I look at him and think: perhaps that has always been the wrong question. "Somebody filed to exhume Tessa."
The mug stops halfway to his mouth. He recovers quickly, but not before I see genuine fear strip the polish from his face. "On what grounds?"
"That's what I'm going to find out."
"No," he says, too fast. "What you're going to do is let counsel handle it. You being anywhere near that filing turns a family grief matter into opposition theatre."
Poppy comes in just in time to hear the word grief. "About Mom?" she asks.
Owen smiles instantly, the public smile repurposed for the kitchen. "Just paperwork from the memorial foundation, bug."
Poppy looks at both of us with a child's brutal accuracy. "That's not true."
Silence drops. I want to pull her out of the room and tell her everything and nothing at once. Instead, Owen sets his mug down and crouches to eye level. "Adults are sorting out a mistake in old county records," he says. "You do not need to worry."
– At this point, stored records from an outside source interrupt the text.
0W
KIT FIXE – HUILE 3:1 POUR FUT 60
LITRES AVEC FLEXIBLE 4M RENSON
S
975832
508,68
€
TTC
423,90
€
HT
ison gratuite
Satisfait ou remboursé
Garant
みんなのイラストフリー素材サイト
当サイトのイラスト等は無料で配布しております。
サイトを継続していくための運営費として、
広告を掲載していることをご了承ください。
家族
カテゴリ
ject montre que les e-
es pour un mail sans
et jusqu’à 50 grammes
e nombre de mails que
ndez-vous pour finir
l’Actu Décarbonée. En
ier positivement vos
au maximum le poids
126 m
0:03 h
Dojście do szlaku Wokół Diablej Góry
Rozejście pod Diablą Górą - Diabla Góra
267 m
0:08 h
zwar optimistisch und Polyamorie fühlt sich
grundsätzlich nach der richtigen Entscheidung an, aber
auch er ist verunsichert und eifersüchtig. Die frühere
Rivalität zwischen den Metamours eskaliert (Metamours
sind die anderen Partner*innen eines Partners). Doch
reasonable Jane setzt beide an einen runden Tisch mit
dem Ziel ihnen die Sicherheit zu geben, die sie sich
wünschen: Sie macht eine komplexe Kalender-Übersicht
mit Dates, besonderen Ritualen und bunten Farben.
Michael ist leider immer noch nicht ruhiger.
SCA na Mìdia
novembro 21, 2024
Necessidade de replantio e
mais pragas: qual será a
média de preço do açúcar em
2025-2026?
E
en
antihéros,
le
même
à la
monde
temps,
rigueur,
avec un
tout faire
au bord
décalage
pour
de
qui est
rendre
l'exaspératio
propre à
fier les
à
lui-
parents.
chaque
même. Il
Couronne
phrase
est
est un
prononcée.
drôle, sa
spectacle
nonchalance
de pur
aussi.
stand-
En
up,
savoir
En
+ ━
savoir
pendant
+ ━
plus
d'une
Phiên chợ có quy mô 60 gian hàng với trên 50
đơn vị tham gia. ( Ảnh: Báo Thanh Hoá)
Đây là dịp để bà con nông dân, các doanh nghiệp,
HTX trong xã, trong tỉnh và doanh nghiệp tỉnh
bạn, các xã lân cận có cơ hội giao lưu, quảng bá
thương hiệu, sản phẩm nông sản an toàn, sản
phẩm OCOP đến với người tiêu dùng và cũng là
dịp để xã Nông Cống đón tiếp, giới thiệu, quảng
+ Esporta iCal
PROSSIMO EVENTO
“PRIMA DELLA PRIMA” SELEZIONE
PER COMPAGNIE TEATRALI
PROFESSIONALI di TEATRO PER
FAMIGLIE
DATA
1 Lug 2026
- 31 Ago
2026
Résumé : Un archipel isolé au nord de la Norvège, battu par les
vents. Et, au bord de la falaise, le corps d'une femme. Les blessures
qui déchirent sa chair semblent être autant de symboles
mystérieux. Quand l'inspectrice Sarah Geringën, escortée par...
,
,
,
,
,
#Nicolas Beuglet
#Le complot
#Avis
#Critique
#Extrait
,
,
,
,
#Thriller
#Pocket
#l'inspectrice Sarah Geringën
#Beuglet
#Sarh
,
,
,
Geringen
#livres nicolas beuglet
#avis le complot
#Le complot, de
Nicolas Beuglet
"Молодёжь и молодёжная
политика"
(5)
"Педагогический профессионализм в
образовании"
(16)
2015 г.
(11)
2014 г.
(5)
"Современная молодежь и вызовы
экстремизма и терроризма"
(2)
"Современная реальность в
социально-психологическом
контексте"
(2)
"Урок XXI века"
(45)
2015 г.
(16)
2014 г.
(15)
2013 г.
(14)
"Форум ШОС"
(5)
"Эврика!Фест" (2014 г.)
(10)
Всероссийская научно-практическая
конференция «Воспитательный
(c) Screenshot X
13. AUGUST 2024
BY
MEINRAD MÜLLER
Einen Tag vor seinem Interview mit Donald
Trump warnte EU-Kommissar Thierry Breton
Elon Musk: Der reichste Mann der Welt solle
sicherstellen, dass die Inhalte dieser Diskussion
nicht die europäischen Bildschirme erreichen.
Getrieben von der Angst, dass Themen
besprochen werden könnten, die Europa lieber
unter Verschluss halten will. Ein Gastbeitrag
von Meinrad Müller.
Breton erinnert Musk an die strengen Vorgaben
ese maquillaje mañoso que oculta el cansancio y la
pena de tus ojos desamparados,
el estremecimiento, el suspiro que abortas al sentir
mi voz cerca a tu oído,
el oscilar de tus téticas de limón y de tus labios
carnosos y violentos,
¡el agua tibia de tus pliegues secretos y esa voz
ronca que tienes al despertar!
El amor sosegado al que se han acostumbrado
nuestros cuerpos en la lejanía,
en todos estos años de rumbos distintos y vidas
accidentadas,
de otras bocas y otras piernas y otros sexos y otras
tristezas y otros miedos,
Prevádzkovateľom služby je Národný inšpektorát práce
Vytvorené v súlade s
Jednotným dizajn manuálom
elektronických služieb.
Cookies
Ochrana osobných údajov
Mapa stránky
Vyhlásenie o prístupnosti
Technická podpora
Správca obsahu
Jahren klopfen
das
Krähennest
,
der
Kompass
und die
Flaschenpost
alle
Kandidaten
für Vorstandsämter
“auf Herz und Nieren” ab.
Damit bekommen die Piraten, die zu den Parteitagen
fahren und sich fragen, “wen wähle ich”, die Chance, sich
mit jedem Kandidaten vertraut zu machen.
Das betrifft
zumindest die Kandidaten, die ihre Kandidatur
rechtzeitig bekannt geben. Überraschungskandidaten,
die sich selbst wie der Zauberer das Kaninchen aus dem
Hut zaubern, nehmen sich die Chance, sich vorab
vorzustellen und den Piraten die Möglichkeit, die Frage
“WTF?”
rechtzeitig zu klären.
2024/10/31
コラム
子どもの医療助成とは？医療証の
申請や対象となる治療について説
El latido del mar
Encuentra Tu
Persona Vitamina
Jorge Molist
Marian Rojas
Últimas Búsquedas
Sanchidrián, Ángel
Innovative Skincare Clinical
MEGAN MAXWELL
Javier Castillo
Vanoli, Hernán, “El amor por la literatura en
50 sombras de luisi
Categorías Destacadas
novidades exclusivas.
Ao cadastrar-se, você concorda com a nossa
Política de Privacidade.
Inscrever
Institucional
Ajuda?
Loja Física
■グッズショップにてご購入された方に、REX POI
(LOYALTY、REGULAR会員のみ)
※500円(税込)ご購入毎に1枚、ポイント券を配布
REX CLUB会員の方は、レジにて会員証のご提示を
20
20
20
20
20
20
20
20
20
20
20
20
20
Poppy's shoulders go rigid in the exact way Tessa's used to before a fight. "I worry when people say not to."
After she leaves for school with the driver, Owen turns on me hard. "If Callum Rowan is involved, I want names. If Nico filed it, I want to know who is feeding him."
"You sound less like a grieving husband than a man protecting inventory."
That lands. He steps closer until our voices must stay low to remain civilized. "Be very careful how righteous you get, Sloane. We both lived through that week."
"Did we?" I say. "Because I am starting to think you lived through a version of it I never got to see."
I leave before he can answer. In the hall mirror, my face looks nothing like a candidate's wife. It looks like next of kin being summoned to watch the grave open.